Some 15 members the European Parliament, along with 150 guests, attended the inaugural ceremony for the Friends of Judea and Samaria in the European Parliament intergroup in Brussels on Tuesday, where they listened to 13-year-old terror victim Ayala Shapira tell her story.
Shapira, who lives in the Samaria region, was wounded at age 11 when terrorists threw a firebomb at the car she was traveling in.
She explained that her family was attacked by a 16-year-old Palestinian who wanted his family to get benefits from the Palestinian Authority while he was imprisoned for his attack.
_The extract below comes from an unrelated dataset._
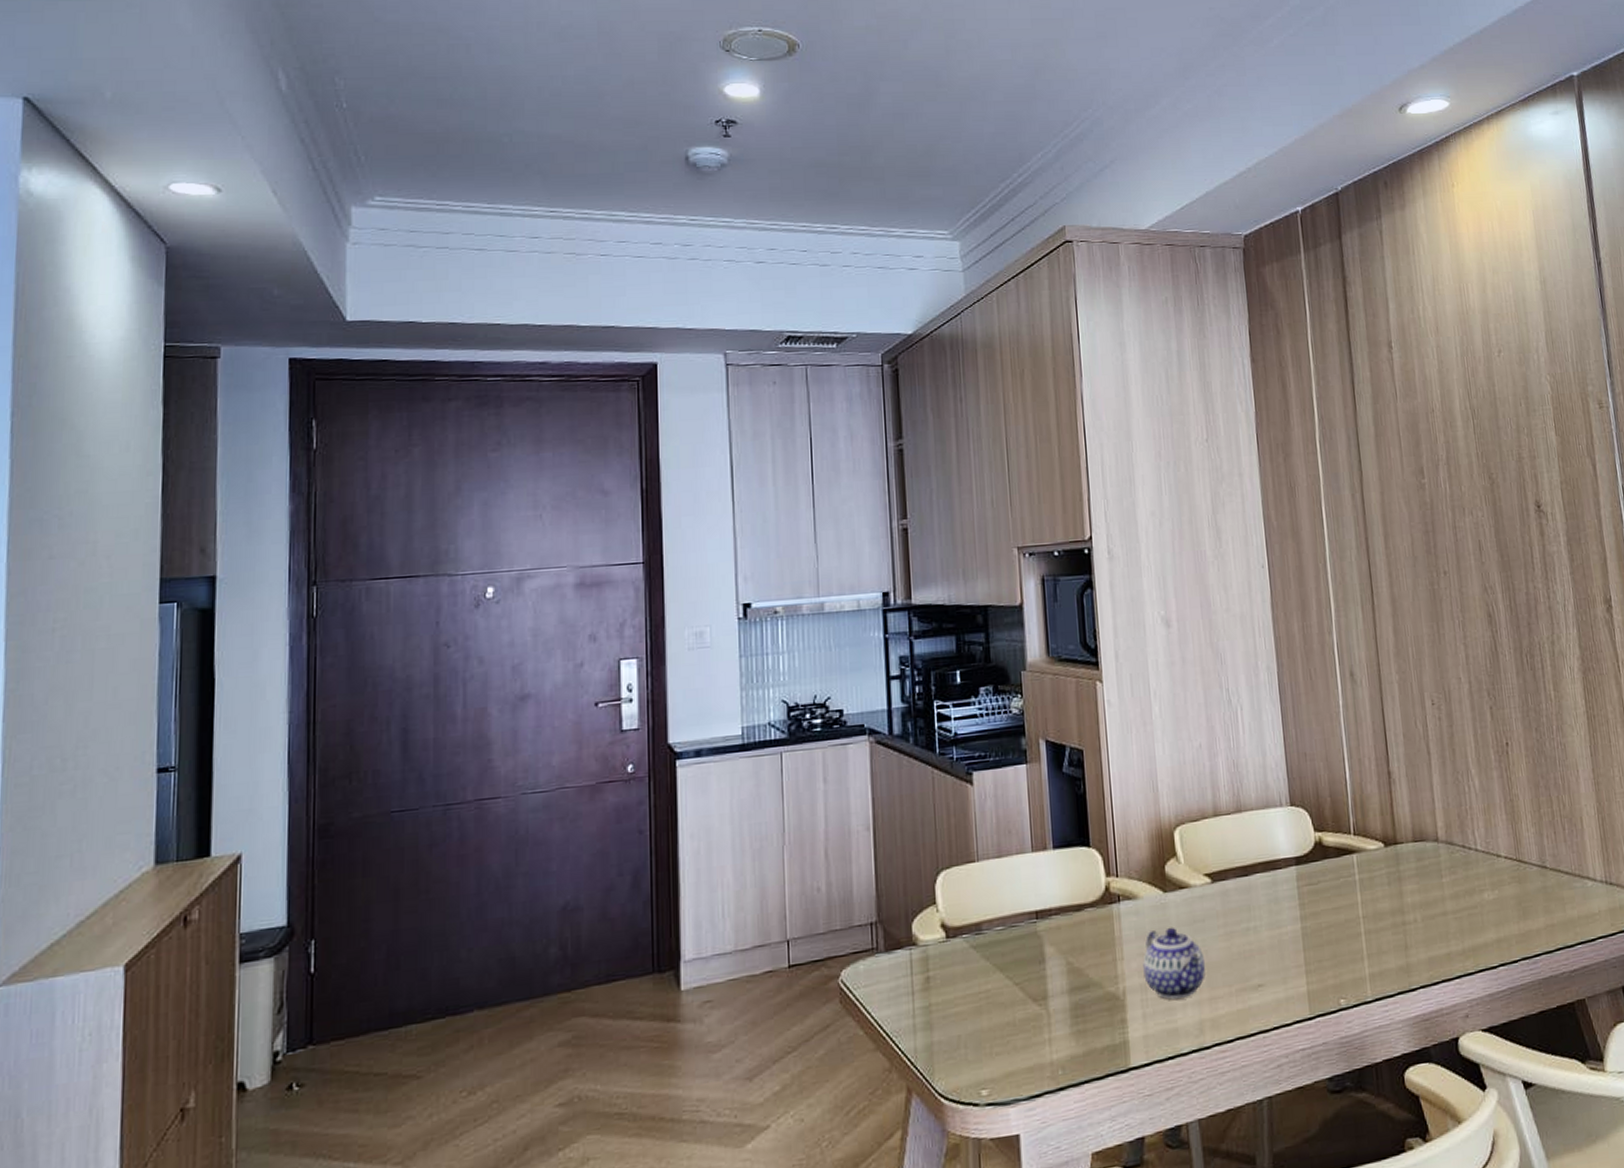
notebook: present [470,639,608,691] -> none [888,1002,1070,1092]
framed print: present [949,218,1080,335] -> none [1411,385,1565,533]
Shapira asked the parliamentarians to consider that fact when they send aid money to the Palestinians, which they think is used for peaceful purposes.
The intergroup was established on the initiative of the foreign relations group of the Samaria Regional Council, the head of which, Yossi Dagan, was present and spoke at the ceremony.
"It has been a long time now that people talk about us, but not with us," said Dagan. "We came here to change the situation and to promote the rights of the Israeli residents of the West Bank who take nothing for granted anymore; from the right to build and grow crops and have proper emergency healthcare."
West Bank representatives signed a joint declaration with the MEPs promising to cooperate to stop the funding of terrorism and reduce trade barriers facing Jewish pioneers in the West Bank. During the event, the participants toasted with wine produced in the West Bank.
The co-founder of the Group of Friends of Judea and Samaria in the European Parliament, Petr Mach, said "we decided to establish this new group in the European Parliament since we want to inform the public and the members of the parliament of the use of the European taxpayers money to support terrorism in Israel, and to let them know that while Palestinian goods that enter Europe are not taxed, Israeli goods are.
"We want to inform the public and the members of the parliament of this lack of fairness and to work together to remove the taxation of Jewish import and to put an end to funding that support terrorism in Israel and the West Bank, whether directly or indirectly."
In addition, Nati Rom, the founder of Lev HaOlam (a West Bank organization that helped to organize the event), spoke about the organization’s efforts in the fight against the boycott movement by distributing products from the West Bank around the world. He emphasized that “the forces driving terror are the same ones that call for boycotting Israel. Communities must work together against this discrimination of Jewish products and preserve the free market.”